Microwave spectra of 1-d-(η⁷-cycloheptatriene) ⁴⁸Ti(η⁵-cyclopentadienyl) (CHT-Ti-Cp) and two singly substituted ¹³C isotopomers were measured and gas phase structural parameters were determined. Rotational transitions were also measured for (η⁷-cycloheptatriene)⁵²Cr(η⁵- cyclopentadienyl). Rotational constants for the Ti complex were found to be A = 1720(4) MHz, B = 769.269(1) MHz and C = 766.131(1) MHz and for [ ¹³CC₆H₇-⁴⁸Ti-C₅H ₅], A = 1773(2) MHz, B = 769.6931(4) MHz and C = 761.1789(5) MHz and for [1-d-C₇H₆⁴⁸TiC₅H₅] and A = 1270(5) MHz, B = 767.0142(9) MHz and C = 765.323(1) MHz for [C ₇H₇⁴⁸Ti¹³CC₄H ₅]. A structural analysis for the (CHT-Ti-Cp) data showed that the cycloheptatriene ring protons droop towards titanium as predicted by DFT and MP2 calculations. The droop of the protons toward the metal was experimentally determined to be 8.0(2)°out of the plane of the cycloheptatriene ring. The ring center distance to titanium was found to be 2.01(3) for Ti-Cp and 1.48(3) for Ti-CHT using a least squares fit to the measured rotational constants and fixing many of the structural parameters to the calculated values.

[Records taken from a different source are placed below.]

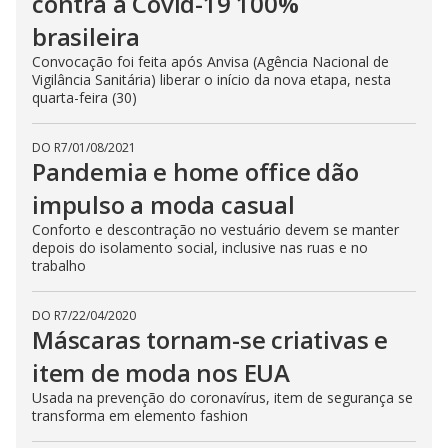
contra a Covid-19 100%
brasileira
Convocação foi feita após Anvisa (Agência Nacional de
Vigilância Sanitária) liberar o início da nova etapa, nesta
quarta-feira (30)
DO R7
/
01/08/2021
Pandemia e home office dão
impulso a moda casual
Conforto e descontração no vestuário devem se manter
depois do isolamento social, inclusive nas ruas e no
trabalho
DO R7
/
22/04/2020
Máscaras tornam-se criativas e
item de moda nos EUA
Usada na prevenção do coronavírus, item de segurança se
transforma em elemento fashion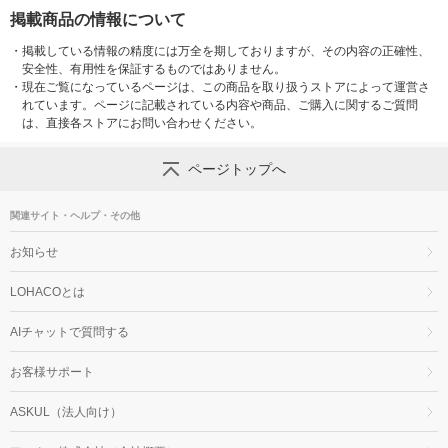
掲載商品の情報について
・
掲載している情報の精度には万全を期しておりますが、その内容の正確性、
安全性、有用性を保証するものではありません。
・
現在ご覧になっているページは、この商品を取り扱うストアによって運営さ
れています。ページに記載されている内容や商品、ご購入に関するご質問
は、直接各ストアにお問い合わせください。
ページトップへ
関連サイト・ヘルプ・その他
お知らせ
LOHACOとは
AIチャットで質問する
お客様サポート
ASKUL（法人向け）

The spectrum of the normal isotopomer (η⁷-cycloheptatriene) Ti(η⁵-cyclopentadienyl) was re-measured and a discussion of the possible ⁴⁷Ti quadrupole coupling constants is presented. The chromium analog K = 0 spectrum was analyzed to obtain B = 851.229 MHz, and D_J = 0.028(6) kHz. Results from structure calculations are reported and discussed for (CHT-M-Cp) complexes with M = Ti, Cr, Zr, Hf, Mo, W using MP2, B3PW91 and B3LYP methods.